Report each line from the data below that holds the word "mystics".

[Saved data entries]
—————

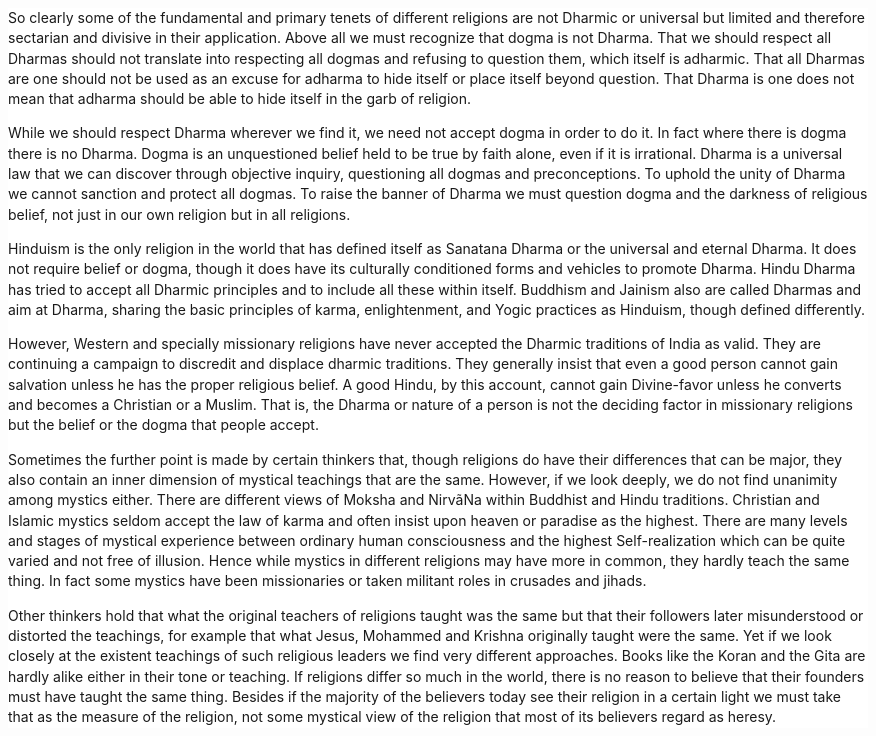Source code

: So clearly some of the fundamental and primary tenets of different
religions are not Dharmic or universal but limited and therefore
sectarian and divisive in their application. Above all we must recognize
that dogma is not Dharma. That we should respect all Dharmas should not
translate into respecting all dogmas and refusing to question them,
which itself is adharmic. That all Dharmas are one should not be used as
an excuse for adharma to hide itself or place itself beyond question.
That Dharma is one does not mean that adharma should be able to hide
itself in the garb of religion.

While we should respect Dharma wherever we find it, we need not accept
dogma in order to do it. In fact where there is dogma there is no
Dharma. Dogma is an unquestioned belief held to be true by faith alone,
even if it is irrational. Dharma is a universal law that we can discover
through objective inquiry, questioning all dogmas and preconceptions. To
uphold the unity of Dharma we cannot sanction and protect all dogmas. To
raise the banner of Dharma we must question dogma and the darkness of
religious belief, not just in our own religion but in all religions.

Hinduism is the only religion in the world that has defined itself as
Sanatana Dharma or the universal and eternal Dharma.  It does not
require belief or dogma, though it does have its culturally conditioned
forms and vehicles to promote Dharma. Hindu Dharma has tried to accept
all Dharmic principles and to include all these within itself. Buddhism
and Jainism also are called Dharmas and aim at Dharma, sharing the basic
principles of karma, enlightenment, and Yogic practices as Hinduism,
though defined differently.

However, Western and specially missionary religions have never accepted
the Dharmic traditions of India as valid. They are continuing a campaign
to discredit and displace dharmic traditions. They generally insist that
even a good person cannot gain salvation unless he has the proper
religious belief. A good Hindu, by this account, cannot gain
Divine-favor unless he converts and becomes a Christian or a Muslim.
That is, the Dharma or nature of a person is not the deciding factor in
missionary religions but the belief or the dogma that people accept.

Sometimes the further point is made by certain thinkers that, though
religions do have their differences that can be major, they also contain
an inner dimension of mystical teachings that are the same. However, if
we look deeply, we do not find unanimity among mystics either. There are
different views of Moksha and NirvãNa within Buddhist and Hindu
traditions. Christian and Islamic mystics seldom accept the law of karma
and often insist upon heaven or paradise as the highest. There are many
levels and stages of mystical experience between ordinary human
consciousness and the highest Self-realization which can be quite varied
and not free of illusion. Hence while mystics in different religions may
have more in common, they hardly teach the same thing. In fact some
mystics have been missionaries or taken militant roles in crusades and
jihads.

Other thinkers hold that what the original teachers of religions taught
was the same but that their followers later misunderstood or distorted
the teachings, for example that what Jesus, Mohammed and Krishna
originally taught were the same. Yet if we look closely at the existent
teachings of such religious leaders we find very different approaches.
Books like the Koran and the Gita are hardly alike either in their tone
or teaching. If religions differ so much in the world, there is no
reason to believe that their founders must have taught the same thing.
Besides if the majority of the believers today see their religion in a
certain light we must take that as the measure of the religion, not some
mystical view of the religion that most of its believers regard as
heresy.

—————

:: Response area ::
we look deeply, we do not find unanimity among mystics either. There are
traditions. Christian and Islamic mystics seldom accept the law of karma
and not free of illusion. Hence while mystics in different religions may
mystics have been missionaries or taken militant roles in crusades and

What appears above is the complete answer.